*** Data for this task Section Begins ***
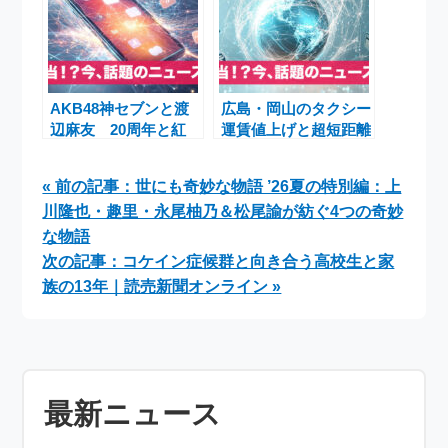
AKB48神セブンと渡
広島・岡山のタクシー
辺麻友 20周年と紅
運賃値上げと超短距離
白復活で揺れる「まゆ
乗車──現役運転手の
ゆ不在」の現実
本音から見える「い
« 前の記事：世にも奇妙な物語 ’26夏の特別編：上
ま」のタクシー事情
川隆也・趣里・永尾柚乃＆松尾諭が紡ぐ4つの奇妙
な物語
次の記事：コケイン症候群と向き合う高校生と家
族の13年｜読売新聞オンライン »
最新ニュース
*** Data for this task Section Ends ***
*** Data for this task Section Begins ***
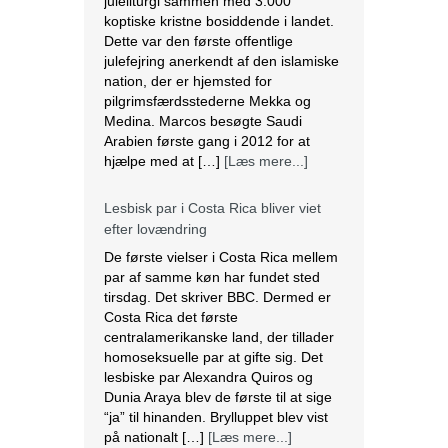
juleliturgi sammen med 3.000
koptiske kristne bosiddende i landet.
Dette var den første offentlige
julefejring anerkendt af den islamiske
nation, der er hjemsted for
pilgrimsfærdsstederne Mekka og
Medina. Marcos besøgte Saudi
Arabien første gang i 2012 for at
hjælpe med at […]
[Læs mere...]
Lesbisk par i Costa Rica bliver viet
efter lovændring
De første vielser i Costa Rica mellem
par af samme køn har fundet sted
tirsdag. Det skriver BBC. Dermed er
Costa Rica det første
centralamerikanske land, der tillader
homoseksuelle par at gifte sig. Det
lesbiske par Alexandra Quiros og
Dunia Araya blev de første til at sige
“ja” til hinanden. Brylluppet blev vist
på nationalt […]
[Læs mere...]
*** Data for this task Section Ends ***
Task brief:
Print, without alteration, only the lines above between the one holding "julefejring anerkendt af den islamiske" and the one holding "Dunia Araya blev de første til at sige", inclusive.

Result:
julefejring anerkendt af den islamiske
nation, der er hjemsted for
pilgrimsfærdsstederne Mekka og
Medina. Marcos besøgte Saudi
Arabien første gang i 2012 for at
hjælpe med at […]
[Læs mere...]
Lesbisk par i Costa Rica bliver viet
efter lovændring
De første vielser i Costa Rica mellem
par af samme køn har fundet sted
tirsdag. Det skriver BBC. Dermed er
Costa Rica det første
centralamerikanske land, der tillader
homoseksuelle par at gifte sig. Det
lesbiske par Alexandra Quiros og
Dunia Araya blev de første til at sige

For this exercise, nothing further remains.